My friends knew nothing about Humm or his manner of cooking. I asked them what they expected from our fancy dinner.

The first friend, a woman about my age, said, “Truffles, foie gras, and thick, rich sauces.”

My second friend, her daughter-in-law, thought of sauces, too, a parade of tiny pitchers brought to the table by a flock of waiters and poured over a multitude of dishes. “I also think of tall, starched, white chef’s hats,” she said.

The third friend, married to the second, said he didn’t think much of fancy French food because it meant “Nazi-like technique” and too many butter sauces. I was surprised, because I thought of him as having the most refined palate in the group, mine included.

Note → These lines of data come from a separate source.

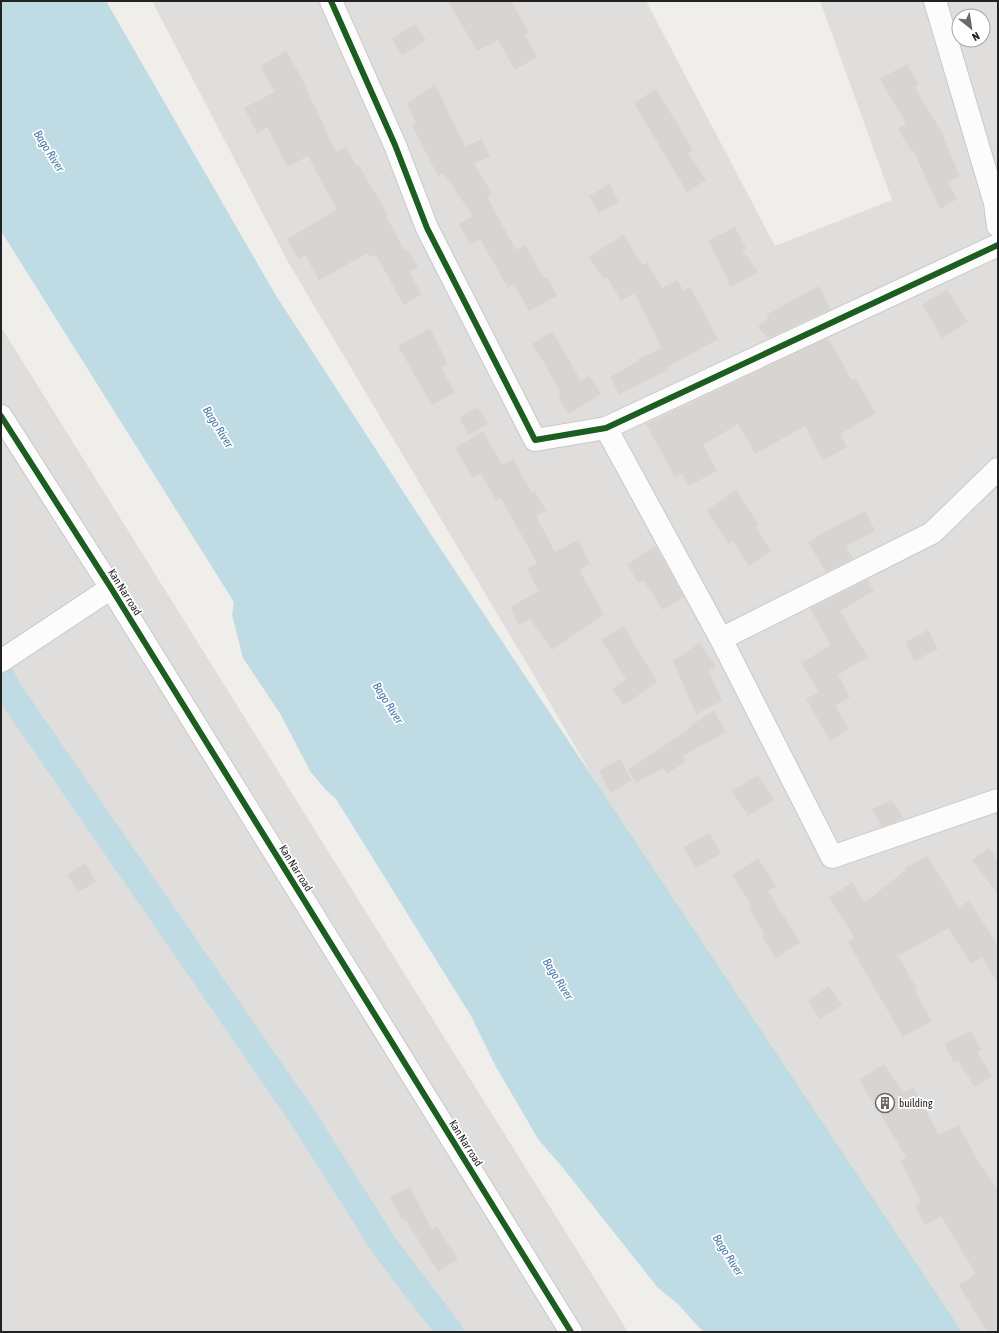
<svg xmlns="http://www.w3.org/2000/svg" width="999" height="1333" viewBox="0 0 999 1333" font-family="'Asap Condensed',sans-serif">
  <rect width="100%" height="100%" fill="#f0eeeb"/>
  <path fill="#dfdedc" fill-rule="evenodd" d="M 152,1 L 646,1 L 775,246 L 892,200 L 820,1 L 998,1 L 998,1332 L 962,1332 L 749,1048 L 539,684 L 288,262 ZM 959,16 L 983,16 L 983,40 L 959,40 Z
    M 1,327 L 628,1332 L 1,1332 Z"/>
  <path fill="#bfdbe3" d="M 1,1 L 106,1 L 275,294 L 434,539 L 962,1332 L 703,1332 L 678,1304 L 658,1288 L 563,1168 L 538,1139 L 495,1065 L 471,1016 L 336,799 L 326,790 L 310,771 L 281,715 L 243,658 L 232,614 L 234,602 L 1,231 Z"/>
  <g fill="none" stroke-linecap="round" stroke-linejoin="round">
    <path stroke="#bfdbe3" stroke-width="27" d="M 1,676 L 8,690 L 306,1122 L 383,1244 L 450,1332"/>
  </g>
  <path fill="#d7d4d2" d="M 448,1 L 511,1 L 529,33 L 524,35 L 537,57 L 515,70 L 498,40 L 477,51 Z
    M 415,24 L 426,40 L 402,55 L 392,39 Z
    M 286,51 L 300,75 L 336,152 L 346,146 L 356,166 L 358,164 L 388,215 L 386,216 L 404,250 L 407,249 L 418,267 L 409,272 L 422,294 L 404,305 L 376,255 L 370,257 L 368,253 L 319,280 L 305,255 L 298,259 L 287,239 L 337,210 L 308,156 L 287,167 L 267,127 L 257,133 L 244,108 L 275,92 L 260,66 Z
    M 907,64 L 919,84 L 915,87 L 942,133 L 960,177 L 948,182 L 957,199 L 940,209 L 913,150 L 911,151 L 898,129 L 906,124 L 880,79 Z
    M 435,84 L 465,146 L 482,139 L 490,157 L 474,163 L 492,194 L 487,197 L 516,250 L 525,245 L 544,278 L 547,277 L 557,296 L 529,311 L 514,284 L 508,288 L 480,239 L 470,244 L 459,224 L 473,216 L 443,173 L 438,176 L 412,125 L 416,122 L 407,104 Z
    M 656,89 L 693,150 L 688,153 L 706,180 L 687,192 L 634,103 Z
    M 609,184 L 619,202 L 599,213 L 589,196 Z
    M 735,227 L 746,248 L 742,250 L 758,272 L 731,287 L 708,241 Z
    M 623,235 L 643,265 L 647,263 L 662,288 L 678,280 L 683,291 L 690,287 L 718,339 L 667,367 L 668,370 L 619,394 L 610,377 L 639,361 L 638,359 L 662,348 L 634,293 L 621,301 L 607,277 L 604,279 L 589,257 Z
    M 819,286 L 831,309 L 768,338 L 758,327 L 768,318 L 766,315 Z
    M 947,289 L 968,322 L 942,338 L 922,305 Z
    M 430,328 L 448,364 L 441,368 L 455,392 L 432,405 L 398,346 Z
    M 552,331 L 581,381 L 589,376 L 601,394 L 569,414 L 558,397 L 561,394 L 546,366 L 532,344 Z
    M 828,338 L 852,380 L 855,378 L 876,413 L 840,434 L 847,447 L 823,460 L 805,426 L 755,454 L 738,424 L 703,445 L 717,471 L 689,486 L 682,473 L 675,477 L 646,424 Z
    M 478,407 L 488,424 L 469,435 L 459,418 Z
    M 483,431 L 502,465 L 513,459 L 532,493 L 535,491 L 546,511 L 536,516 L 555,552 L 578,540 L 590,564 L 579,570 L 604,614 L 552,650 L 530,619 L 519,625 L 510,607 L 539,591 L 527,569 L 537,563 L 501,498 L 496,500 L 481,473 L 473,478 L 455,448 Z
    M 736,490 L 759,525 L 756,527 L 771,551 L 749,566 L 733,541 L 728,544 L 707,510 Z
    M 866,511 L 875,531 L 846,546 L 853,559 L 826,572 L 808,542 L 826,531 Z
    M 655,546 L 663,559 L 684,597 L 663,610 L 643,580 L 639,583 L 627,565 Z
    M 867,580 L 874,591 L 840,611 L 868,657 L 838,675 L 850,697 L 835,706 L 849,729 L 830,741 L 806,699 L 819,692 L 801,663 L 831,645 L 810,609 Z
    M 624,626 L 657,682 L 624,705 L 612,689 L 626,679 L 601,640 Z
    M 928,630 L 938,649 L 914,661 L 905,642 Z
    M 700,643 L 716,666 L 709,671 L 722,701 L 696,714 L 673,661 Z
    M 714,711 L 726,732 L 683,756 L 686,761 L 667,774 L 663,768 L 636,783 L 628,770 L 692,727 L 691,725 Z
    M 620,759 L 632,780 L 610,793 L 599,771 Z
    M 758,775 L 774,800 L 748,816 L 732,791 Z
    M 892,800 L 904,819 L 881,827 L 872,809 Z
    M 710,833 L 721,854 L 695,868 L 684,847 Z
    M 989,848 L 998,861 L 998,895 L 972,860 Z
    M 927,856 L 959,907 L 969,901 L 998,946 L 998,984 L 982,957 L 971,964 L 948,928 L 898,956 L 917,989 L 915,991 L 932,1021 L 903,1037 L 848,942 L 855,938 L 829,898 L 852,882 L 865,902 L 906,870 L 905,868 Z
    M 758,858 L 776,886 L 768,891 L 800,942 L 776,958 L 762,936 L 765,935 L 749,908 L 752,906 L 732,875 Z
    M 85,863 L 96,882 L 78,892 L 67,875 Z
    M 829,986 L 842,1005 L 820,1019 L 808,1001 Z
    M 971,1031 L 981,1050 L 977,1052 L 992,1076 L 975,1087 L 958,1061 L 954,1063 L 944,1044 Z
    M 884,1064 L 904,1093 L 913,1087 L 939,1135 L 959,1125 L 977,1160 L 998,1190 L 998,1332 L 987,1332 L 959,1285 L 976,1274 L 941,1216 L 925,1225 L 915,1205 L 921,1201 L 901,1161 L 907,1158 L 859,1080 Z
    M 410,1187 L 432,1230 L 437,1227 L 458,1259 L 438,1272 L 405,1219 L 402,1220 L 390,1197 Z"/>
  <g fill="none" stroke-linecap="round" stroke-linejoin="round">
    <g stroke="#c9c8c7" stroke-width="24">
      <path id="minor" d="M 331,1 L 395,145 L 427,228 L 535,440 L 606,428 L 998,245
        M 935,1 L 995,203 L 998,226
        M 606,428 L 721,639 L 832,857 L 998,800
        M 721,639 L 932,533 L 998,469
        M 1,661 L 111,588"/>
    </g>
    <g stroke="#c9c8c7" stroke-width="24">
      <path id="tertiary" d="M 1,416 L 111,588 L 571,1332"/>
    </g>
    <use href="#minor" stroke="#fdfcfc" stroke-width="22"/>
    <use href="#tertiary" stroke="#fdfcfc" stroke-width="22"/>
    <g stroke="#fff" stroke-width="8">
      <path id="cycleway" d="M 331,1 L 395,145 L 427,228 L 535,440 L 606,428 L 998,245
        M 1,416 L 111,588 L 571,1332"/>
    </g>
    <use href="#cycleway" stroke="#1b5e20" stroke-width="6"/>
  </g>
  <defs>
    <g id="building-ring" transform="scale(1)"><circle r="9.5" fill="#fff" stroke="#6a6968" stroke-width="1.5"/><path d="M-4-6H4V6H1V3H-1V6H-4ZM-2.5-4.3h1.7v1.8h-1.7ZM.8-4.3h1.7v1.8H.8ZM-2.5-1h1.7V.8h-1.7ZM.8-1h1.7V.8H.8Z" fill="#6a6968"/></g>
  </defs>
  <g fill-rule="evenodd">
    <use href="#building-ring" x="885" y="1103"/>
  </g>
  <g text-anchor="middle" stroke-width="3.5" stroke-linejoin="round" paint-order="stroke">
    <g font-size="11" fill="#222" stroke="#fff">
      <text transform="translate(125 592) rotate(58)" y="4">Kan Nar road</text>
      <text transform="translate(296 868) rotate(58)" y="4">Kan Nar road</text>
      <text transform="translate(466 1143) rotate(58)" y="4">Kan Nar road</text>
    </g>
    <g font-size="11" fill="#222" stroke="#fff" text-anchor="start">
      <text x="899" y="1107">building</text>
    </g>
    <g font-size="12" font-style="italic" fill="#4a7aab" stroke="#fff">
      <text transform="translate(49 151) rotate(58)" y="4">Bago River</text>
      <text transform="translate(218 427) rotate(58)" y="4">Bago River</text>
      <text transform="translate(388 703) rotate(58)" y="4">Bago River</text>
      <text transform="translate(558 979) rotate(58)" y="4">Bago River</text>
      <text transform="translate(728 1255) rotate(58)" y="4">Bago River</text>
    </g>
  </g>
  <rect width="999" height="1333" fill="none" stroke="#222222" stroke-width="4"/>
  <g transform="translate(971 28) rotate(150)"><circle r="19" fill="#ffffff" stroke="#a7a7a7"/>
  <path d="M0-3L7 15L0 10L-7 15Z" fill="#6a6968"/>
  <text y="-6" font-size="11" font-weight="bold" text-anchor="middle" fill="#222222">N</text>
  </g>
</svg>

Basically, I’m a sucker for fancy French food. I like everything about the French. I’m not even annoyed by their politics.

Eleven Madison Park is one of the grand dining rooms of Manhattan, not so much opulent as it is soaring and stately, with unrivaled headroom. One of its non-culinary pleasures is watching the floor-to-ceiling curtains being drawn open at dusk, allowing post-sunset light to enter. There are a lot of tables and a lot of staff, but all that vertical breathing space allows the room to feel open and airy even when the tables are full and the aisles are packed. The centerpieces of the room are pure French, outsized flower arrangements, although my cranky friend described the one nearest us as “a dried-up tree with corny roses.” I was beginning to regret my kindness in allowing him to come along.